**WORK TO BE COMPLETED**
Transcribe the records that follow, keeping every word as it stands.

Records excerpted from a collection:
☆ ☆ ☆ ☆ ☆ ☆ ☆

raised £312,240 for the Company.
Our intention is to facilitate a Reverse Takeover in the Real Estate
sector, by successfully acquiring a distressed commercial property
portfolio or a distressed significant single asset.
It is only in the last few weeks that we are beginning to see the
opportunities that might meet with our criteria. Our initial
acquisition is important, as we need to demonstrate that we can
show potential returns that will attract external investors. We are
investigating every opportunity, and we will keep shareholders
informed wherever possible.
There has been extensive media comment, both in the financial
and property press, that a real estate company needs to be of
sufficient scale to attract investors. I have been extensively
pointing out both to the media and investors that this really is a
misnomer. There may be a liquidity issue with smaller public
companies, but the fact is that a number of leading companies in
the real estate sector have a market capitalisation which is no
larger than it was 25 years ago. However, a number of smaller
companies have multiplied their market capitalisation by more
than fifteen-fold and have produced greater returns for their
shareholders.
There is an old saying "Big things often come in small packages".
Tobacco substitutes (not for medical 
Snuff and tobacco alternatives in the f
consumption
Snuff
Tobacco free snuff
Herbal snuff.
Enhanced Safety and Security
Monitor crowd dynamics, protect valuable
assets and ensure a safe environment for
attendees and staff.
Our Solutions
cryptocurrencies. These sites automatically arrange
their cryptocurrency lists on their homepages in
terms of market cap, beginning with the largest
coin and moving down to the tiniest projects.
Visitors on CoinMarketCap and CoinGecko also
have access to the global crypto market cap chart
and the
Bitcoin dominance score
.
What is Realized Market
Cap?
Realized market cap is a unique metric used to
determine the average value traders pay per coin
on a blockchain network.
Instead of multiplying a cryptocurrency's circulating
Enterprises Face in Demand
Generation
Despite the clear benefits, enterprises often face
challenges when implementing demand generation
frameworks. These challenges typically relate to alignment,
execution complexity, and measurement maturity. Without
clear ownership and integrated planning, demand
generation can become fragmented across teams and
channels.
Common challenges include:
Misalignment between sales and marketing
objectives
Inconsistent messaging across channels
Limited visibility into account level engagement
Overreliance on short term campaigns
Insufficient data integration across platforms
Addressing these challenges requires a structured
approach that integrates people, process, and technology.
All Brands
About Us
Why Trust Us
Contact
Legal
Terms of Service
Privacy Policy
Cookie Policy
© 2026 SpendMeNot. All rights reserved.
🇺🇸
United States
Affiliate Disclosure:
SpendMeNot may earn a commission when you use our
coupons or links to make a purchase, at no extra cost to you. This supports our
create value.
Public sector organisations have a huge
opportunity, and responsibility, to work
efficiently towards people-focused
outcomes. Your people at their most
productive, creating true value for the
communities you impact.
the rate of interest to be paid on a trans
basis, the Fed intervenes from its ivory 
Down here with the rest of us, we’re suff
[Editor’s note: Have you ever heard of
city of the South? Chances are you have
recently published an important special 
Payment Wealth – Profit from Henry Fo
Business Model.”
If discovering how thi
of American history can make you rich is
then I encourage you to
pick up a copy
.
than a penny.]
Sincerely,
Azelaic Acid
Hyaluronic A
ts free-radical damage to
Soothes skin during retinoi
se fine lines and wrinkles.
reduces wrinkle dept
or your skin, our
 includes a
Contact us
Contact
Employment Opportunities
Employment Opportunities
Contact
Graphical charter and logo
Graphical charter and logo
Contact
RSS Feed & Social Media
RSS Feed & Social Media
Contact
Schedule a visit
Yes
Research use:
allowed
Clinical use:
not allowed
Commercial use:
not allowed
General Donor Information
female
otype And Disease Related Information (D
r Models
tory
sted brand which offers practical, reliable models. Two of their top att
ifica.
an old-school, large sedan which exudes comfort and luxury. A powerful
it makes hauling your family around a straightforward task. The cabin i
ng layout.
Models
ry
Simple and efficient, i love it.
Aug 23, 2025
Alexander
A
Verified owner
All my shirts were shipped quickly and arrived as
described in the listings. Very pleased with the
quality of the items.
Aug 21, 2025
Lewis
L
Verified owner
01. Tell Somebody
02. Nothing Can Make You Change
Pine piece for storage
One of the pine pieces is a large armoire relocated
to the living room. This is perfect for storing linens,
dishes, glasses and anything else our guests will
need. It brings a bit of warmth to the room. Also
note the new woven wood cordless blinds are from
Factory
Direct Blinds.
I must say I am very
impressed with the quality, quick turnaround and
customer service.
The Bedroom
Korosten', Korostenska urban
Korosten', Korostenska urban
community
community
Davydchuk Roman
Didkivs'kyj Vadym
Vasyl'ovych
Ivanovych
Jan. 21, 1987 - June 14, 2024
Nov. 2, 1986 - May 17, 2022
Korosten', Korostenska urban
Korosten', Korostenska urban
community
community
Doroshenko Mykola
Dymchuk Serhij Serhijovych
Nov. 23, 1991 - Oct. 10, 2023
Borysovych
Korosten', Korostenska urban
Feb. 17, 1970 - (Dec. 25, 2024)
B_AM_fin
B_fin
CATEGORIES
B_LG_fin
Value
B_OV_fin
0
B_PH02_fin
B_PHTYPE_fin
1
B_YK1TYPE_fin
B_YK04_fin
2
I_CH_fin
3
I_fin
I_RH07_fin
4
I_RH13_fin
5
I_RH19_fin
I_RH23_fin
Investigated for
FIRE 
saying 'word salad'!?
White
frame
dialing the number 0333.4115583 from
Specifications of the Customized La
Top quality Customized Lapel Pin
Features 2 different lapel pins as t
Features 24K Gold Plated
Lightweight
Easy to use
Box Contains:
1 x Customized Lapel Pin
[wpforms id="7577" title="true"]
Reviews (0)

☆ ☆ ☆ ☆ ☆ ☆ ☆

**RESPONSE TO THE EXERCISE**
raised £312,240 for the Company.
Our intention is to facilitate a Reverse Takeover in the Real Estate
sector, by successfully acquiring a distressed commercial property
portfolio or a distressed significant single asset.
It is only in the last few weeks that we are beginning to see the
opportunities that might meet with our criteria. Our initial
acquisition is important, as we need to demonstrate that we can
show potential returns that will attract external investors. We are
investigating every opportunity, and we will keep shareholders
informed wherever possible.
There has been extensive media comment, both in the financial
and property press, that a real estate company needs to be of
sufficient scale to attract investors. I have been extensively
pointing out both to the media and investors that this really is a
misnomer. There may be a liquidity issue with smaller public
companies, but the fact is that a number of leading companies in
the real estate sector have a market capitalisation which is no
larger than it was 25 years ago. However, a number of smaller
companies have multiplied their market capitalisation by more
than fifteen-fold and have produced greater returns for their
shareholders.
There is an old saying "Big things often come in small packages".
Tobacco substitutes (not for medical 
Snuff and tobacco alternatives in the f
consumption
Snuff
Tobacco free snuff
Herbal snuff.
Enhanced Safety and Security
Monitor crowd dynamics, protect valuable
assets and ensure a safe environment for
attendees and staff.
Our Solutions
cryptocurrencies. These sites automatically arrange
their cryptocurrency lists on their homepages in
terms of market cap, beginning with the largest
coin and moving down to the tiniest projects.
Visitors on CoinMarketCap and CoinGecko also
have access to the global crypto market cap chart
and the
Bitcoin dominance score
.
What is Realized Market
Cap?
Realized market cap is a unique metric used to
determine the average value traders pay per coin
on a blockchain network.
Instead of multiplying a cryptocurrency's circulating
Enterprises Face in Demand
Generation
Despite the clear benefits, enterprises often face
challenges when implementing demand generation
frameworks. These challenges typically relate to alignment,
execution complexity, and measurement maturity. Without
clear ownership and integrated planning, demand
generation can become fragmented across teams and
channels.
Common challenges include:
Misalignment between sales and marketing
objectives
Inconsistent messaging across channels
Limited visibility into account level engagement
Overreliance on short term campaigns
Insufficient data integration across platforms
Addressing these challenges requires a structured
approach that integrates people, process, and technology.
All Brands
About Us
Why Trust Us
Contact
Legal
Terms of Service
Privacy Policy
Cookie Policy
© 2026 SpendMeNot. All rights reserved.
🇺🇸
United States
Affiliate Disclosure:
SpendMeNot may earn a commission when you use our
coupons or links to make a purchase, at no extra cost to you. This supports our
create value.
Public sector organisations have a huge
opportunity, and responsibility, to work
efficiently towards people-focused
outcomes. Your people at their most
productive, creating true value for the
communities you impact.
the rate of interest to be paid on a trans
basis, the Fed intervenes from its ivory 
Down here with the rest of us, we’re suff
[Editor’s note: Have you ever heard of
city of the South? Chances are you have
recently published an important special 
Payment Wealth – Profit from Henry Fo
Business Model.”
If discovering how thi
of American history can make you rich is
then I encourage you to
pick up a copy
.
than a penny.]
Sincerely,
Azelaic Acid
Hyaluronic A
ts free-radical damage to
Soothes skin during retinoi
se fine lines and wrinkles.
reduces wrinkle dept
or your skin, our
 includes a
Contact us
Contact
Employment Opportunities
Employment Opportunities
Contact
Graphical charter and logo
Graphical charter and logo
Contact
RSS Feed & Social Media
RSS Feed & Social Media
Contact
Schedule a visit
Yes
Research use:
allowed
Clinical use:
not allowed
Commercial use:
not allowed
General Donor Information
female
otype And Disease Related Information (D
r Models
tory
sted brand which offers practical, reliable models. Two of their top att
ifica.
an old-school, large sedan which exudes comfort and luxury. A powerful
it makes hauling your family around a straightforward task. The cabin i
ng layout.
Models
ry
Simple and efficient, i love it.
Aug 23, 2025
Alexander
A
Verified owner
All my shirts were shipped quickly and arrived as
described in the listings. Very pleased with the
quality of the items.
Aug 21, 2025
Lewis
L
Verified owner
01. Tell Somebody
02. Nothing Can Make You Change
Pine piece for storage
One of the pine pieces is a large armoire relocated
to the living room. This is perfect for storing linens,
dishes, glasses and anything else our guests will
need. It brings a bit of warmth to the room. Also
note the new woven wood cordless blinds are from
Factory
Direct Blinds.
I must say I am very
impressed with the quality, quick turnaround and
customer service.
The Bedroom
Korosten', Korostenska urban
Korosten', Korostenska urban
community
community
Davydchuk Roman
Didkivs'kyj Vadym
Vasyl'ovych
Ivanovych
Jan. 21, 1987 - June 14, 2024
Nov. 2, 1986 - May 17, 2022
Korosten', Korostenska urban
Korosten', Korostenska urban
community
community
Doroshenko Mykola
Dymchuk Serhij Serhijovych
Nov. 23, 1991 - Oct. 10, 2023
Borysovych
Korosten', Korostenska urban
Feb. 17, 1970 - (Dec. 25, 2024)
B_AM_fin
B_fin
CATEGORIES
B_LG_fin
Value
B_OV_fin
0
B_PH02_fin
B_PHTYPE_fin
1
B_YK1TYPE_fin
B_YK04_fin
2
I_CH_fin
3
I_fin
I_RH07_fin
4
I_RH13_fin
5
I_RH19_fin
I_RH23_fin
Investigated for
FIRE 
saying 'word salad'!?
White
frame
dialing the number 0333.4115583 from
Specifications of the Customized La
Top quality Customized Lapel Pin
Features 2 different lapel pins as t
Features 24K Gold Plated
Lightweight
Easy to use
Box Contains:
1 x Customized Lapel Pin
[wpforms id="7577" title="true"]
Reviews (0)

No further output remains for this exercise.